力が抜けてしまった私はもう、ヴィルヘルム殿下の言う事をただただ聞く事しか出来なかった。
◇◇◇
ガシャーン
「ひぃぃぃ! クリスティーナ様! だ、大丈夫ですか!?」
「ご、ごめんなさいっ!!」
あぁぁぁ、またやってしまったわ。もうこれで何回目かしら?
「いえ、どうにか壊れてはいません! だから請求書送付まではいかないはずです!」
「そ、そう? それなら良いのだけど……」
「それより、お怪我はありませんか?」
「そ、それは大丈夫」
ヴィルヘルム殿下に眼鏡を壊され素顔の生活が始まったものの、私は事ある毎に王宮内で壁や物にぶつかってばかりいる。

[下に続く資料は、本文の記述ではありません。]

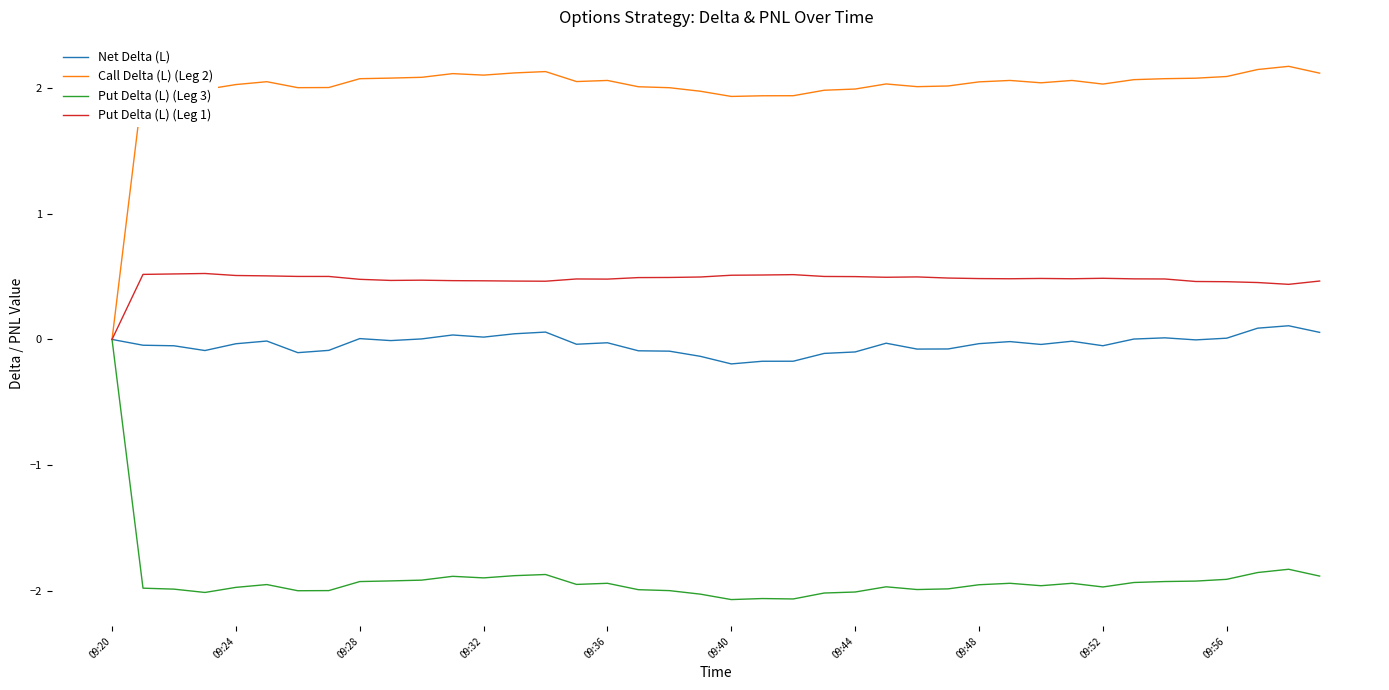

What is the maximum value shown in the chart?

2.2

おかげで、私の世話係は毎日毎日悲鳴をあげている。本当に申し訳ないわ……
人の手があっても無くても結局こうなるのよ、私は。
(まるで幼い頃の眼鏡をかける前の生活みたい……あの頃もこんな状態だったわ)
お父様がいつも嘆いていた意味がようやく分かったわ。
これは絶対に外すなと言いたくもなるわね……
こんな事になってしまってきっとお父様は毎日、請求書が届かないかビクビクと怯えているでしょうね……
そう思うと申し訳なくなってしまう。
…………だから、眼鏡のままの私を受け入れてくれる人を欲していたのに。
(私が自分の気持ちと向き合わずに理由をつけて逃げていたから……)
「アーネスト様……」
私は小さく彼の名前を呟いた。
「クリスティーナ様? 今、何か仰いましたか?」
「い、いいえ! 何でもないわ」
私は慌てて首を横に振る。
──眼鏡が恋しい。
そして、アーネスト様が恋しい……あなたに……会いたい。
同じ王宮で過ごしているはずなのに、アーネスト様とは全く会うことすらない。
話も聞かない。
ヴィルヘルム殿下は徹底して、アーネスト様の事を私の耳に入れないようにしているみたいだった。
着々と婚約の準備は進んでいるらしい。
私は自分自身の気持ちにようやく気付いて認めたけれど、時すでに遅く……
何もかもが今更で手遅れ状態だった。